• [Task to complete]: Copy out every line of the data that follows, exactly.

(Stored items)
<<<<
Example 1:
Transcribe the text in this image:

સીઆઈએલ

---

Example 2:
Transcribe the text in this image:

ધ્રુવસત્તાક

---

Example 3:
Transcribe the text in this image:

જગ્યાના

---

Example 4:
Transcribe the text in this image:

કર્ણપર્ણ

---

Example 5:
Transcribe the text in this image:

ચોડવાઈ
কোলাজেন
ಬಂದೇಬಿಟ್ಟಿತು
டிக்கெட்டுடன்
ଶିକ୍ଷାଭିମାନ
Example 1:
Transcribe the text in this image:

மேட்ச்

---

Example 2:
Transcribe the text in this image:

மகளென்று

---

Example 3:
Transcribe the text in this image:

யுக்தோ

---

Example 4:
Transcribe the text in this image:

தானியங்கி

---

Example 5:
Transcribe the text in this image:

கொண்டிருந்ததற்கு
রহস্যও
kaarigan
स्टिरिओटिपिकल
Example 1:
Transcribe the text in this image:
>>>>
• [Exercise response]:
Example 1:
Transcribe the text in this image:

સીઆઈએલ

---

Example 2:
Transcribe the text in this image:

ધ્રુવસત્તાક

---

Example 3:
Transcribe the text in this image:

જગ્યાના

---

Example 4:
Transcribe the text in this image:

કર્ણપર્ણ

---

Example 5:
Transcribe the text in this image:

ચોડવાઈ
কোলাজেন
ಬಂದೇಬಿಟ್ಟಿತು
டிக்கெட்டுடன்
ଶିକ୍ଷାଭିମାନ
Example 1:
Transcribe the text in this image:

மேட்ச்

---

Example 2:
Transcribe the text in this image:

மகளென்று

---

Example 3:
Transcribe the text in this image:

யுக்தோ

---

Example 4:
Transcribe the text in this image:

தானியங்கி

---

Example 5:
Transcribe the text in this image:

கொண்டிருந்ததற்கு
রহস্যও
kaarigan
स्टिरिओटिपिकल
Example 1:
Transcribe the text in this image:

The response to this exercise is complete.